(with apologies to The Rolling Stones for the title...)
So a few weeks back when I was in Louisiana for the ABA's annual convention, my first trip was to Lake Fausse Point State Park. The trip started pretty well when the bus unloaded right under a cooperative Barred Owl- dang cool! Why are the birds seemingly so cooperative down south and so secretive up north?? Maybe has something to do with the subspecies?? Ned Brinkley mentioned that these southern birds have bare feet, while the northern ones have feathered footies. 'Ya learn something every day, especially when birding luminaries like Ned are around.
The highlight of the trip for me, though, was a Red-shouldered Hawk family nesting prominently in the middle of a groomed picnic area. Mom & dad were in attendance, taking turns bringing in leafy branches- an interesting behavior. At least one chick periodically peeked out from the nest, but I'm not sure of the count since I only saw one at a time. It was really neat to study these forest-loving birds in a fairly open setting- by far these were the best prolonged looks I've had of Red-shouldered Hawks. They seemed really pale, particularly in comparison to birds I saw in California last fall. In the Sibley guide these seemed closest to his illustration of Florida birds- I wonder if that subspecies or a similar one wraps around some into Southern Louisiana, or if they just show a lot of variation like many other buteos.

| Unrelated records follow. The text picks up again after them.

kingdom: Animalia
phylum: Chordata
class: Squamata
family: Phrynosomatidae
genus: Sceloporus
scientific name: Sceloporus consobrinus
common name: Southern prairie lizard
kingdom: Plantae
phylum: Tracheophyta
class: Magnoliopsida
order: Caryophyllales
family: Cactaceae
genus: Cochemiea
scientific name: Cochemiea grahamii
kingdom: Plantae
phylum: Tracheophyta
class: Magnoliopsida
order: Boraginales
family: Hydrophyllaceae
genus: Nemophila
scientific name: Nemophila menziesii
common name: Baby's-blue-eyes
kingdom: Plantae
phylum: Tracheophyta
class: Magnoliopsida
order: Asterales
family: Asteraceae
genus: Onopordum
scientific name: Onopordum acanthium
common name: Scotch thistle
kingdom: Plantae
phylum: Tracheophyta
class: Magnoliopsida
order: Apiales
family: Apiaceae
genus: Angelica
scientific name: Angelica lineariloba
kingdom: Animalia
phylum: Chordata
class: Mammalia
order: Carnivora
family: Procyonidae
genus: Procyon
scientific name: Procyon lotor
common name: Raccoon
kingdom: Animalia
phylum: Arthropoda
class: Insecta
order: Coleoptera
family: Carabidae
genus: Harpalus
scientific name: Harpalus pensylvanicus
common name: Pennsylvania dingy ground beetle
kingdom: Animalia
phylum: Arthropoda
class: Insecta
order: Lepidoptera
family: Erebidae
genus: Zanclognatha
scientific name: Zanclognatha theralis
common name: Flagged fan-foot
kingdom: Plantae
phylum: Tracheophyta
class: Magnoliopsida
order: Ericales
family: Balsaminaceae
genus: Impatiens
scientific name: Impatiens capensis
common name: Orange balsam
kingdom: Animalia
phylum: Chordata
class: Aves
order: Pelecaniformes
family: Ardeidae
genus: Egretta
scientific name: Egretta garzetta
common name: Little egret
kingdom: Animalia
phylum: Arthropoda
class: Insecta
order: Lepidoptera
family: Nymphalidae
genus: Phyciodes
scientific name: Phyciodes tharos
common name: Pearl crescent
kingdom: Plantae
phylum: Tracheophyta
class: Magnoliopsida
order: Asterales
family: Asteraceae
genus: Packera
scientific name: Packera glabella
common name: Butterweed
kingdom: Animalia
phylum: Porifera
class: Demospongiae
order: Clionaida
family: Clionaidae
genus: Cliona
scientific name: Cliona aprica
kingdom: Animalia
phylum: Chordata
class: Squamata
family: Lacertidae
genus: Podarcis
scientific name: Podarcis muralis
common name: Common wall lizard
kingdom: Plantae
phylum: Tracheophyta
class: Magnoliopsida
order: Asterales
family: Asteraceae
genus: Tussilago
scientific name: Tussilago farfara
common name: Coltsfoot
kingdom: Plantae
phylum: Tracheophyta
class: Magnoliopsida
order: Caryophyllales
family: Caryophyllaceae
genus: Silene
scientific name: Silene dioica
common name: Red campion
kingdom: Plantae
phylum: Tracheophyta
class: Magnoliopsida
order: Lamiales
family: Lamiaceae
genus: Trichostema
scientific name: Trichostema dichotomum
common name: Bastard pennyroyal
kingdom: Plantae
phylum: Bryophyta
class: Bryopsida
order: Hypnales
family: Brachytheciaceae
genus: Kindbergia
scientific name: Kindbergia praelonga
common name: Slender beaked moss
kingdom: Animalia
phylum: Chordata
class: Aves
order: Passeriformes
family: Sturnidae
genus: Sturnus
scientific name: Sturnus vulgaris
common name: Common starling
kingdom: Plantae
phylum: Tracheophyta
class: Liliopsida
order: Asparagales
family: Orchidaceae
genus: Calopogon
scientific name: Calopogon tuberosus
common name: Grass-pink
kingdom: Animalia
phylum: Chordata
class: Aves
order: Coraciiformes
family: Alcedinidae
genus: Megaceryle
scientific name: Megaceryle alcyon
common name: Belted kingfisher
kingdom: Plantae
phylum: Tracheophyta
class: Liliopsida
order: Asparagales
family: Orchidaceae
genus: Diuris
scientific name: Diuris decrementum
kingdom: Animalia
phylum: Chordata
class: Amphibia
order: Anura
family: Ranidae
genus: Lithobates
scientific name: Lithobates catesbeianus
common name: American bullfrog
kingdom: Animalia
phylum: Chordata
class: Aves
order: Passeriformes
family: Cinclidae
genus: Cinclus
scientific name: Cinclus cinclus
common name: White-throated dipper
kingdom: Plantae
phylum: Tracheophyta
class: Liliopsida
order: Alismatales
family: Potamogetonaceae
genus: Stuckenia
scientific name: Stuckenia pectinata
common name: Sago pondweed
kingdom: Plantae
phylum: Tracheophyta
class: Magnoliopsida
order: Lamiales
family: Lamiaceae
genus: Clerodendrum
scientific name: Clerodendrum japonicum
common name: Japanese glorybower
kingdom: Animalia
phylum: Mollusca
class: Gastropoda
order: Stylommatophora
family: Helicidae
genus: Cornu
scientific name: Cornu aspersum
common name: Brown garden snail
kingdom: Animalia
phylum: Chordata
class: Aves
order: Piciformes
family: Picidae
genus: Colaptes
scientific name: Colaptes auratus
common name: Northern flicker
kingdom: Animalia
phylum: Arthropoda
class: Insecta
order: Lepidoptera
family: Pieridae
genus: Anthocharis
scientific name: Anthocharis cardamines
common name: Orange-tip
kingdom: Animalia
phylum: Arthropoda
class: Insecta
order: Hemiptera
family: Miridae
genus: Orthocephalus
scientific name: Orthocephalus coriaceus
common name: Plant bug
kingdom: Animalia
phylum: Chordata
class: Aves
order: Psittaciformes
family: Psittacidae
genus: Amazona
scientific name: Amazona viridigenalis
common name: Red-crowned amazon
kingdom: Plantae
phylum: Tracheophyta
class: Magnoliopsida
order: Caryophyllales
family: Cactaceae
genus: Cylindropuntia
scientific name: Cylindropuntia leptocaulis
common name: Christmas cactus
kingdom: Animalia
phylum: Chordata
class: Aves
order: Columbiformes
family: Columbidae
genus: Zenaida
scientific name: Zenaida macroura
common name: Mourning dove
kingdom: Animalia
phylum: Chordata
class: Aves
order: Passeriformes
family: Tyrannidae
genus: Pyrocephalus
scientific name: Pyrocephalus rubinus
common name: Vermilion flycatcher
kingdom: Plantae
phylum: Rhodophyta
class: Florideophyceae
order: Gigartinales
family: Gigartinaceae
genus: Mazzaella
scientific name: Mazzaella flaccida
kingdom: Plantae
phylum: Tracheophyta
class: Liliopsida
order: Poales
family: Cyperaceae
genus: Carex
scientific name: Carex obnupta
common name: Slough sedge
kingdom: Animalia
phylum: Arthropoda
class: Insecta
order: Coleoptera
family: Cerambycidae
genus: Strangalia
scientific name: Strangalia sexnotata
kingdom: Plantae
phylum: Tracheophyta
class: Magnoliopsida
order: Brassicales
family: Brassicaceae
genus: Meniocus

One of the adults took a break, perching in another tree near the nest. Apparently, this was some kind of social gaffe in the eyes of this Blue-gray Gnatcatcher. Taking umbrage that the hawk was in its tree, the wee gnatcatcher dive-bombed the hawk, even making contact with the hawk's crown on the most daring dives. The hawk reacted by totally ignoring its diminutive tormentor, dozing lightly, peering about, and preening throughout the sporadic attacks. The gnatcatcher didn't relax, though, insisting on staring down the hawk from a nearby elevated perch when it wasn't in active attack mode.
All of this was fine and dandy, but then the icing on the cake came when one of the adults approached the nest calling loudly and carrying a snake. Fortunately, it detoured to another tree, maybe awaiting clearance for its final approach. The delay let me run (literally) down the road a bit in anticipation of the bird flying across to its nest, getting the sun behind me. There wasn't anything I could do about the overcast sky, but I was pretty darned pleased with the result. My naturalist friends tell me that this is a Rough Green Snake. It might be my favorite picture so far from 2007.